**WHAT YOU HAVE TO DO:**
After finding the line containing "DERECHOS HUMANOS" below, please output that line and each following one through the line containing "وَٱذْكُرِ ٱسْمَ رَبِّكَ", exactly as written.

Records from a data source
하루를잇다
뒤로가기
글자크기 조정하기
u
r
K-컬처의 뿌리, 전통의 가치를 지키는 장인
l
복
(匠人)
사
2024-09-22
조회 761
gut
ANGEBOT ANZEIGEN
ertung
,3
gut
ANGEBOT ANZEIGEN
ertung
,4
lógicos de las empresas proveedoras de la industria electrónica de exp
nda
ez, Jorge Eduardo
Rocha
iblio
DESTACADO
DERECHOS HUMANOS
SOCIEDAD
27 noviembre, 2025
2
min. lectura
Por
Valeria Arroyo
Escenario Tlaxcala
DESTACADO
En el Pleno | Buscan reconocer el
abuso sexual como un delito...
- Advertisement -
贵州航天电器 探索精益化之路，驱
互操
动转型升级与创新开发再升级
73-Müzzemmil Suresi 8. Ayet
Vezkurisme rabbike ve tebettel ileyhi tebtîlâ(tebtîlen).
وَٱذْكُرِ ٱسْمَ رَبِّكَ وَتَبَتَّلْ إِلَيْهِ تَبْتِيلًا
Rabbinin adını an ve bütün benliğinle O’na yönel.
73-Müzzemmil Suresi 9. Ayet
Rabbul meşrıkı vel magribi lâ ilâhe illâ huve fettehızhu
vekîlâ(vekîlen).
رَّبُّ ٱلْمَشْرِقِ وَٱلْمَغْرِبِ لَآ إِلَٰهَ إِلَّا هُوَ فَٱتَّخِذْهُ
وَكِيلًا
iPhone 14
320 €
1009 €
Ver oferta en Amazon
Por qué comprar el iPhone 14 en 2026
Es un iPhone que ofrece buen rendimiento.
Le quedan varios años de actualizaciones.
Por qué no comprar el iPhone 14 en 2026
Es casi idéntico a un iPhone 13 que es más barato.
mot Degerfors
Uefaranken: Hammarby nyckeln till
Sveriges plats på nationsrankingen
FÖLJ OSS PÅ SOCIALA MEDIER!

**THE COMPLETED TASK:**
DERECHOS HUMANOS
SOCIEDAD
27 noviembre, 2025
2
min. lectura
Por
Valeria Arroyo
Escenario Tlaxcala
DESTACADO
En el Pleno | Buscan reconocer el
abuso sexual como un delito...
- Advertisement -
贵州航天电器 探索精益化之路，驱
互操
动转型升级与创新开发再升级
73-Müzzemmil Suresi 8. Ayet
Vezkurisme rabbike ve tebettel ileyhi tebtîlâ(tebtîlen).
وَٱذْكُرِ ٱسْمَ رَبِّكَ وَتَبَتَّلْ إِلَيْهِ تَبْتِيلًا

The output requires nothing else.